So the cartesian product of a half open and open set is open? Hmmm...

8. Jul 18, 2016

### andrewkirk

No.
The Cartesian product specifies only the sets, not the topology, so that statement has no meaning. One can put either a topology on the Cartesian product that makes the set open, or one that makes it half open. The product topology would make it half open, but the product topology is different from the subspace topology that the image inherits from $\mathbb R^2$ in this case.

9. Jul 19, 2016

### Figaro

$[0, 2π )~$ doesn't cover a whole circle, so if the given problem is a $S^1$ (circle), this would pose a problem since it doesn't cover the whole so we need to add another chart just to cover the "hole". But in this case, it is an infinite cylinder, so $[0, 2π )~$ being not open doesn't matter because $-∞<z<∞$ is open, so the domain will be open?
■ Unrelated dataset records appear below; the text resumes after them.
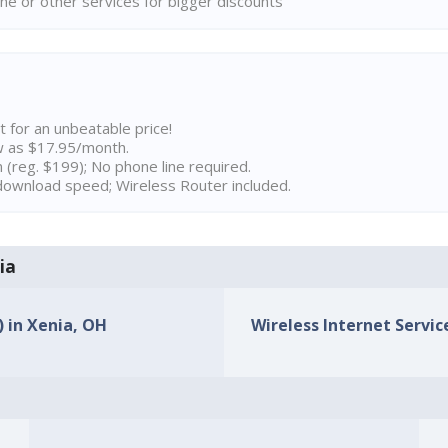
ne or other services for bigger discounts
t for an unbeatable price!
w as $17.95/month.
n (reg. $199); No phone line required.
ownload speed; Wireless Router included.
ia
) in Xenia, OH
Wireless Internet Service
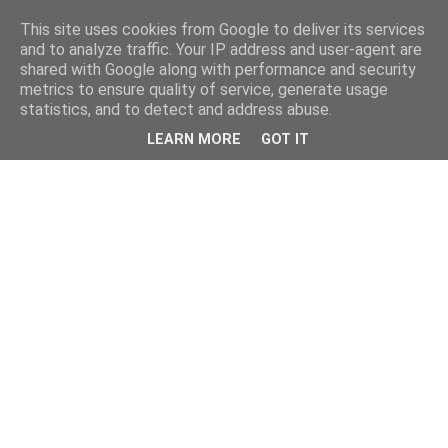
This site uses cookies from Google to deliver its services
and to analyze traffic. Your IP address and user-agent are
shared with Google along with performance and security
metrics to ensure quality of service, generate usage
statistics, and to detect and address abuse.
LEARN MORE
GOT IT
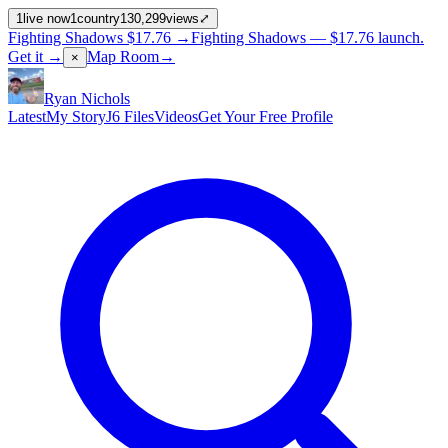
1
live now
1
country
130,299
views
⤢
Fighting Shadows
$17.76
→
Fighting Shadows —
$17.76
launch
.
Get it →
Map Room
→
×
Ryan Nichols
Latest
My Story
J6 Files
Videos
Get Your Free Profile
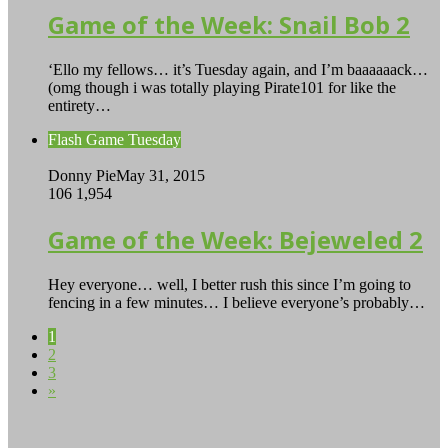
Game of the Week: Snail Bob 2
‘Ello my fellows… it’s Tuesday again, and I’m baaaaaack…
(omg though i was totally playing Pirate101 for like the
entirety…
Flash Game Tuesday
Donny Pie
May 31, 2015
106
1,954
Game of the Week: Bejeweled 2
Hey everyone… well, I better rush this since I’m going to
fencing in a few minutes… I believe everyone’s probably…
1
2
3
»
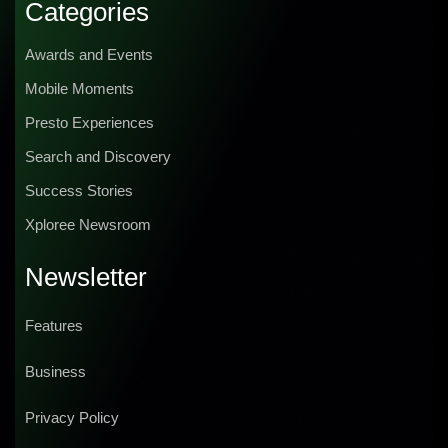
Categories
Awards and Events
Mobile Moments
Presto Experiences
Search and Discovery
Success Stories
Xploree Newsroom
Newsletter
Features
Business
Privacy Policy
Is this what you are pointing out?

10. Aug 5, 2016

### haruspex

It doesn't?

11. Aug 9, 2016

### Figaro

Yes, it doesn't, 2π is not included.

12. Aug 9, 2016

### andrewkirk

The circle is covered by the following map $f$, whose domain is $[0,2\pi)$. Here the circle $S^1$ is considered embedded in $\mathbb R^2$ as the circle of unit radius centred on the origin.

$f$ is the map from $[0,2\pi)$ to $S^1$ such that $f(\theta)$ is the point in $\mathbb R^2$ whose polar coordinates are $(1,\theta)$. This map is surjective onto $S^1$ and in that sense 'covers' it. The point that would be $f(2\pi)$ if $2\pi$ were included in the domain is already covered by $f(0)$.

The reason why $S^1$ is not homeomorphic to $[0,2\pi)$ is not that there is no 'covering' map but rather that the inverse of $f$ is not continuous.

13. Aug 10, 2016

### haruspex

How is the 0 point on the circle different from the 2π point?

14. Aug 10, 2016

### Figaro

Sorry, what I mean to say, it is not going to return to the original point, it just keeps getting closer but not exactly so in a sense it doesn't cover all? It is like running in an Olympic circle starting from the START but when you almost ran a full circle, you don't reach the START but just keep getting closer.

15. Aug 10, 2016

### haruspex

In that analogy, the runner does not need to reach the start line since the runner has already been there.
All that is required is that for any given point on the circle there is a point in [0, 2π) that maps to it.

16. Aug 11, 2016

### Figaro

Oh, fair enough, thanks for the clarification.